"Police State & 'Any Kind of Development on the Lake'"
The winner of the mayoral primary wouldn't let the state senator talk about Waukegan's crime problem at the first forum. He was chagrined that it was brought up by his opponent.
Well, step one in solving any problem is facing up to it. Denial is never a solution. Ostrich tactics, hiding one's head in the sand, only postpone dealing with a festering sore.
Moreover, the attitude that opposition and contrary opinion must be silenced before being aired, is contrary to our advocative way of arriving at the truth, in our culture, as we practice it. He seeks to implement an approach used by dictatorial and totalitarian regimes, not to mention police states.

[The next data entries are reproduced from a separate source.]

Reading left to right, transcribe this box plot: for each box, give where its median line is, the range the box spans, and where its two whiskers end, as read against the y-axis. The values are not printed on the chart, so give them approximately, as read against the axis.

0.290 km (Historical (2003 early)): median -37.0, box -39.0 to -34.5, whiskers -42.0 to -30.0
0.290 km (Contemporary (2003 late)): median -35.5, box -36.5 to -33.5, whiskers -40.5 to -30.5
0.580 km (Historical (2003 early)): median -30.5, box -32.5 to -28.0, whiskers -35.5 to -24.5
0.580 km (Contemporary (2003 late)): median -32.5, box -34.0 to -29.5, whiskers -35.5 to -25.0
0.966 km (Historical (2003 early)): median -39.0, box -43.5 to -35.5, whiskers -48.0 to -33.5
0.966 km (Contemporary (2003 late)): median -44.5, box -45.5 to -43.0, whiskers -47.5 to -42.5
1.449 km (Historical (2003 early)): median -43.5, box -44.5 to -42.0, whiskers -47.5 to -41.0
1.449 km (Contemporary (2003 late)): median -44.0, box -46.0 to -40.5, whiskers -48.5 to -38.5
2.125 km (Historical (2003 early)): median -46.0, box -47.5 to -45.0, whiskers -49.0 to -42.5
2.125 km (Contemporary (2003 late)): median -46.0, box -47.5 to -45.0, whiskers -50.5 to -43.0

Waukegan, if it is to progress, should not want to go there, in my view. It needs dialogue between our best, brightest, and most invested, about what is needed to improve the quality of life here. A roomful of only "yes" men, in one example, historically, led to the fiasco of the Bay of Pigs invasion.
Then the primary candidate went on to say that he doesn't care what is brought to our lakefront. He simply wants to see something, anything, there. But, being non-selective is a very big mistake.

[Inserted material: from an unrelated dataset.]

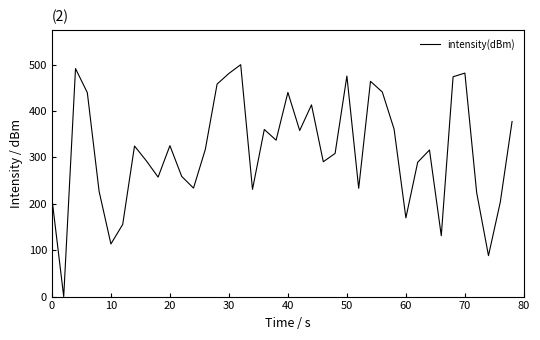

Count the number of data series in this chart.

1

It's a bit like marrying the first sweetie from the first date, to have children with them. I'd never advise my kids to approach life that way. Nor should our mayor advise Waukegan city to approach and accept new business that way.

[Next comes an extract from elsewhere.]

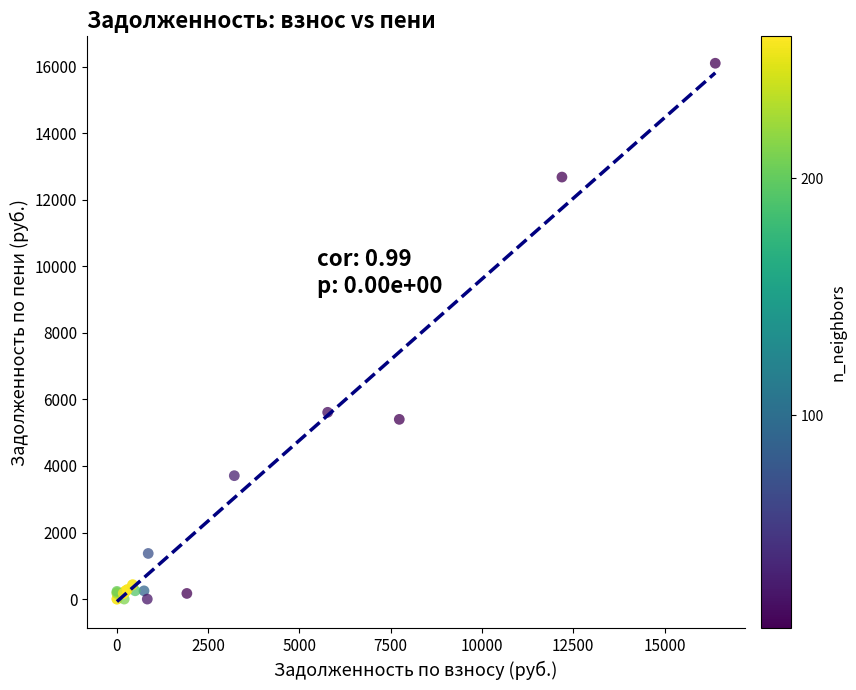

What Y value in the scatter plot is closest to 8048?

5611.0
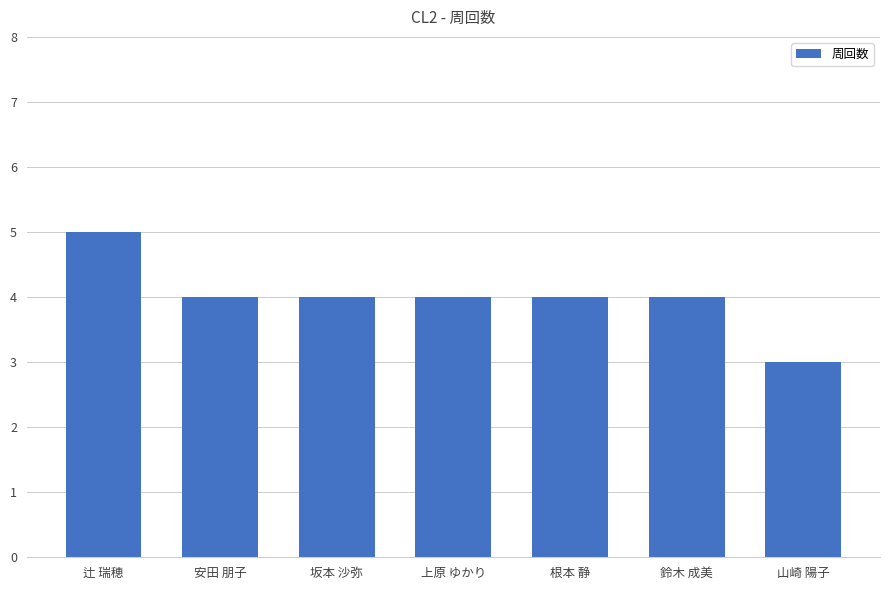

Between 山崎 陽子 and 辻 瑞穂, which is larger?

辻 瑞穂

Our Lake Michigan is relatively shallow, an average depth of about 280 feet. Its capacity to handle waste, toxins, and detritus, is greatly limited and assuredly finite. At its very deepest point, it reaches some 900 feet. Now, that's not nearly so shallow as Lakes Ontario and Erie, but neither is it the ocean upon which I lived for 12 years, where depths can reach five miles, or 25 thousand feet to the bottom.
This means you could take the John Hancock Center or Sears Tower from Chicago and place them anywhere in Lake Michigan, and still have hundreds of feet towering well above the water surface. So, please pay extra attention when you see, during the last decade, that Zion's beach was closed to swimming because of sewage contamination from Milwaukee.
And, during my teenage years, Lake Erie caught on fire for being so polluted by industry. Average depth there, is only some sixty feet! Deja vu, today we have the energy industry's frackers, who are responsible for homeowners suffering the terror of flammable, contaminated water coming out of their drinking water faucets.
The point is, we must be sufficiently careful about our environment. We must exercise due caution about what industries we allow to locate upon the Waukegan lakefront. To do otherwise, is reckless.
From my teenage years, too, I recall all the dead alewives, piling up on Waukegan's lakefront. That was in the time of Johnson Motors' discharge of PVC's out their back door into our lake. Public opinion was slow to go the correct way, as so many local inhabitants were on the Johnson payroll.
So, while some publicity touted the coho salmon fishing derbies, and other propaganda pondered about salt water coming down from the St. Lawrence seaway to affect the local, biotic community, there were always the rest of us who were skeptical of this soft soap. We were leery about the disease that carcinogenic, organic chemicals were causing us, if we ingested contaminated, drinking water, or fouled-up, lake catch, born and raised in this toxic soup.
Again, let all opinions be heard, then assessed and elevated to policy decisions, or relegated to the garbage heap of useless ideas, or, somewhere in between. But, let there be exchange of what informed and well-meaning people think, for the progress of all, for the common good.
And, don't be so quick to marry that first date. Play the field a bit, and find what's best for it, our City, as comports with what it can do best as to the greatest good for the greatest number, of all its citizens.
Take a real good look at new industry that comes to court. Surely, the right ones are out there. And, it is our elected officials, including City Clerk, it is their duty to be inspired and aggressive about reaching out, and landing them for here.